* TASK DESCRIPTION
Copy the records word for word, starting from their first line and ending with the line that contains "a obraz traci", including that line.
[DATA PROVIDED — start]
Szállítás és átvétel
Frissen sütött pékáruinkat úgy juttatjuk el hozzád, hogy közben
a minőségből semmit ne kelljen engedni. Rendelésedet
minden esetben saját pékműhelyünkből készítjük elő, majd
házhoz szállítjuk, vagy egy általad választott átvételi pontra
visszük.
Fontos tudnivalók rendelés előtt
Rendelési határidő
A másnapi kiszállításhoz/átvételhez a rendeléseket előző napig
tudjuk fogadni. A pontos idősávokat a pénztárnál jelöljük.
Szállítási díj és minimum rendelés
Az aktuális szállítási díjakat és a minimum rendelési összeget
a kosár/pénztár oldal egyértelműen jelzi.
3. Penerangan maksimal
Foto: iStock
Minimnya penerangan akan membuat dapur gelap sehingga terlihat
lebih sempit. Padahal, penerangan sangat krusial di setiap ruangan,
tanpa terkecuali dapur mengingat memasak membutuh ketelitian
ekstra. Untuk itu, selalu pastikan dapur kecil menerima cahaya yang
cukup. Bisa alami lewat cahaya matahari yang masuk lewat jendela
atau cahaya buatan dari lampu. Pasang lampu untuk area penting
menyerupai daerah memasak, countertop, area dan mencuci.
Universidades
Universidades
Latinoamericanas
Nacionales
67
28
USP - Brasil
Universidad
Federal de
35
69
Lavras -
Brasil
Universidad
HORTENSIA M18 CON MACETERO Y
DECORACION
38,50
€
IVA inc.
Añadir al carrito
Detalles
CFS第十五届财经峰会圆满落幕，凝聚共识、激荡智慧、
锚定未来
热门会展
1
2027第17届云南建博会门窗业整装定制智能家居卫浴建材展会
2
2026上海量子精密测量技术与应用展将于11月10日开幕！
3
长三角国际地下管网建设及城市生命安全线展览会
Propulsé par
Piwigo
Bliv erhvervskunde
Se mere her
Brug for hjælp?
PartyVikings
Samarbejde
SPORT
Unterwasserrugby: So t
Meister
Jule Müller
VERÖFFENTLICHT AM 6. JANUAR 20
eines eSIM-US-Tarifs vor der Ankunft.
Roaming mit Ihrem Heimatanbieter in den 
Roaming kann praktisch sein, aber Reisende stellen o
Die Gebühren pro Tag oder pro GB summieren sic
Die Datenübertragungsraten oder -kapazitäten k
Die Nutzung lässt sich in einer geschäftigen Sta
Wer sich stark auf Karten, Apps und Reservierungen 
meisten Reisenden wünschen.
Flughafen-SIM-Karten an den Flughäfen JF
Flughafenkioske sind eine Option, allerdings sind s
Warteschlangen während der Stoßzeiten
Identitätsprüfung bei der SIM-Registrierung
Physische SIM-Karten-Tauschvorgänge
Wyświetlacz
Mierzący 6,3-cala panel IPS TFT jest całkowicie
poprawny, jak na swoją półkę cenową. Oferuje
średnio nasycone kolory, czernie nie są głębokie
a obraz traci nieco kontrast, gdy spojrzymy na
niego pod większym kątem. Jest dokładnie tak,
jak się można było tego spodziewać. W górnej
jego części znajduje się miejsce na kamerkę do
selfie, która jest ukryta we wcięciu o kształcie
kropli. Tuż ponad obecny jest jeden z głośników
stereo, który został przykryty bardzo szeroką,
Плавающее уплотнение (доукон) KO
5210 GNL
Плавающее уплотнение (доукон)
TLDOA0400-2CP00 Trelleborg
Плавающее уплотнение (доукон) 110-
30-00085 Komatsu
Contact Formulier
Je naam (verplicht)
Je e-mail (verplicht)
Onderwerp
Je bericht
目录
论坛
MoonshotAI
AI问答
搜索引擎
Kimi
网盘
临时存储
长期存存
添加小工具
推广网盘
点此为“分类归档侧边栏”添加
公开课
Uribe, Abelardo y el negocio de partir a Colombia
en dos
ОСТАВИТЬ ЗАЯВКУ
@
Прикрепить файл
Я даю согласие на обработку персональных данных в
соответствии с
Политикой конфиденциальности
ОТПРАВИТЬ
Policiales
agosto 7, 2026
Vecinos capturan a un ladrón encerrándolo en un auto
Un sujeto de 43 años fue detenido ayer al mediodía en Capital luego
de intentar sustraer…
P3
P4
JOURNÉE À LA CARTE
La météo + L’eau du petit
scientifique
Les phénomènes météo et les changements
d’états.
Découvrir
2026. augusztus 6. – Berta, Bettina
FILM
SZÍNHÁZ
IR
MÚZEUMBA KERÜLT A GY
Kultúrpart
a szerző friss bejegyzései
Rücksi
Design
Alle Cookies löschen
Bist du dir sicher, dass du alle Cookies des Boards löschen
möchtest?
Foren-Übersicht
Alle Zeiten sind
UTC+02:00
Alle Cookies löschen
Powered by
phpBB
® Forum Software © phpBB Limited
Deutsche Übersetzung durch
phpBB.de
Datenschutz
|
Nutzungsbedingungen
[DATA PROVIDED — finish]
* OUTPUT
Szállítás és átvétel
Frissen sütött pékáruinkat úgy juttatjuk el hozzád, hogy közben
a minőségből semmit ne kelljen engedni. Rendelésedet
minden esetben saját pékműhelyünkből készítjük elő, majd
házhoz szállítjuk, vagy egy általad választott átvételi pontra
visszük.
Fontos tudnivalók rendelés előtt
Rendelési határidő
A másnapi kiszállításhoz/átvételhez a rendeléseket előző napig
tudjuk fogadni. A pontos idősávokat a pénztárnál jelöljük.
Szállítási díj és minimum rendelés
Az aktuális szállítási díjakat és a minimum rendelési összeget
a kosár/pénztár oldal egyértelműen jelzi.
3. Penerangan maksimal
Foto: iStock
Minimnya penerangan akan membuat dapur gelap sehingga terlihat
lebih sempit. Padahal, penerangan sangat krusial di setiap ruangan,
tanpa terkecuali dapur mengingat memasak membutuh ketelitian
ekstra. Untuk itu, selalu pastikan dapur kecil menerima cahaya yang
cukup. Bisa alami lewat cahaya matahari yang masuk lewat jendela
atau cahaya buatan dari lampu. Pasang lampu untuk area penting
menyerupai daerah memasak, countertop, area dan mencuci.
Universidades
Universidades
Latinoamericanas
Nacionales
67
28
USP - Brasil
Universidad
Federal de
35
69
Lavras -
Brasil
Universidad
HORTENSIA M18 CON MACETERO Y
DECORACION
38,50
€
IVA inc.
Añadir al carrito
Detalles
CFS第十五届财经峰会圆满落幕，凝聚共识、激荡智慧、
锚定未来
热门会展
1
2027第17届云南建博会门窗业整装定制智能家居卫浴建材展会
2
2026上海量子精密测量技术与应用展将于11月10日开幕！
3
长三角国际地下管网建设及城市生命安全线展览会
Propulsé par
Piwigo
Bliv erhvervskunde
Se mere her
Brug for hjælp?
PartyVikings
Samarbejde
SPORT
Unterwasserrugby: So t
Meister
Jule Müller
VERÖFFENTLICHT AM 6. JANUAR 20
eines eSIM-US-Tarifs vor der Ankunft.
Roaming mit Ihrem Heimatanbieter in den 
Roaming kann praktisch sein, aber Reisende stellen o
Die Gebühren pro Tag oder pro GB summieren sic
Die Datenübertragungsraten oder -kapazitäten k
Die Nutzung lässt sich in einer geschäftigen Sta
Wer sich stark auf Karten, Apps und Reservierungen 
meisten Reisenden wünschen.
Flughafen-SIM-Karten an den Flughäfen JF
Flughafenkioske sind eine Option, allerdings sind s
Warteschlangen während der Stoßzeiten
Identitätsprüfung bei der SIM-Registrierung
Physische SIM-Karten-Tauschvorgänge
Wyświetlacz
Mierzący 6,3-cala panel IPS TFT jest całkowicie
poprawny, jak na swoją półkę cenową. Oferuje
średnio nasycone kolory, czernie nie są głębokie
a obraz traci nieco kontrast, gdy spojrzymy na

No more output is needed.